§ REQUIREMENT
Please give again, exactly, every line of the material from the one containing "immunohistochemistry (IHC) photomicrograph" to the end, including both of those lines.

§ STORED DATA

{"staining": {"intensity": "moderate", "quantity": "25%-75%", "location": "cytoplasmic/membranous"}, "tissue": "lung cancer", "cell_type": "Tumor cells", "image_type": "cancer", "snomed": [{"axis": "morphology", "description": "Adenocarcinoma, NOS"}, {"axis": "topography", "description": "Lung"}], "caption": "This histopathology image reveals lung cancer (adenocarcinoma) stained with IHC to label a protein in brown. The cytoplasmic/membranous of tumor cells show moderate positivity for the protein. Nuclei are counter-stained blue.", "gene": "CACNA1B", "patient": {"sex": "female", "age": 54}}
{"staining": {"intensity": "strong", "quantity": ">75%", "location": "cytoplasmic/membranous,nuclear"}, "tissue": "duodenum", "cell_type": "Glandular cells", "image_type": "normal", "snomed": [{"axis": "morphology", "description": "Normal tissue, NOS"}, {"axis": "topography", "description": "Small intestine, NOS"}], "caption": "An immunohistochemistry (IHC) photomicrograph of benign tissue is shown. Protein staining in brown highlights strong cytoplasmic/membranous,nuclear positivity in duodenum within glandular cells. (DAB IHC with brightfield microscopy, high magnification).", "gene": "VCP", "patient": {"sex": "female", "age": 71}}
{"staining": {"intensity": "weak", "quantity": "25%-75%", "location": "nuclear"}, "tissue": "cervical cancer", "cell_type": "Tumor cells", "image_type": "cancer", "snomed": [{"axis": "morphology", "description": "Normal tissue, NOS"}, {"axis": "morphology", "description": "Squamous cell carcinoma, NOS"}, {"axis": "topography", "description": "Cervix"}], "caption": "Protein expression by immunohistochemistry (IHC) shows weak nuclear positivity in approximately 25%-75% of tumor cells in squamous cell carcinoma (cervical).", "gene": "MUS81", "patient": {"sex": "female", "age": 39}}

§ WRITTEN ANSWER
{"staining": {"intensity": "strong", "quantity": ">75%", "location": "cytoplasmic/membranous,nuclear"}, "tissue": "duodenum", "cell_type": "Glandular cells", "image_type": "normal", "snomed": [{"axis": "morphology", "description": "Normal tissue, NOS"}, {"axis": "topography", "description": "Small intestine, NOS"}], "caption": "An immunohistochemistry (IHC) photomicrograph of benign tissue is shown. Protein staining in brown highlights strong cytoplasmic/membranous,nuclear positivity in duodenum within glandular cells. (DAB IHC with brightfield microscopy, high magnification).", "gene": "VCP", "patient": {"sex": "female", "age": 71}}
{"staining": {"intensity": "weak", "quantity": "25%-75%", "location": "nuclear"}, "tissue": "cervical cancer", "cell_type": "Tumor cells", "image_type": "cancer", "snomed": [{"axis": "morphology", "description": "Normal tissue, NOS"}, {"axis": "morphology", "description": "Squamous cell carcinoma, NOS"}, {"axis": "topography", "description": "Cervix"}], "caption": "Protein expression by immunohistochemistry (IHC) shows weak nuclear positivity in approximately 25%-75% of tumor cells in squamous cell carcinoma (cervical).", "gene": "MUS81", "patient": {"sex": "female", "age": 39}}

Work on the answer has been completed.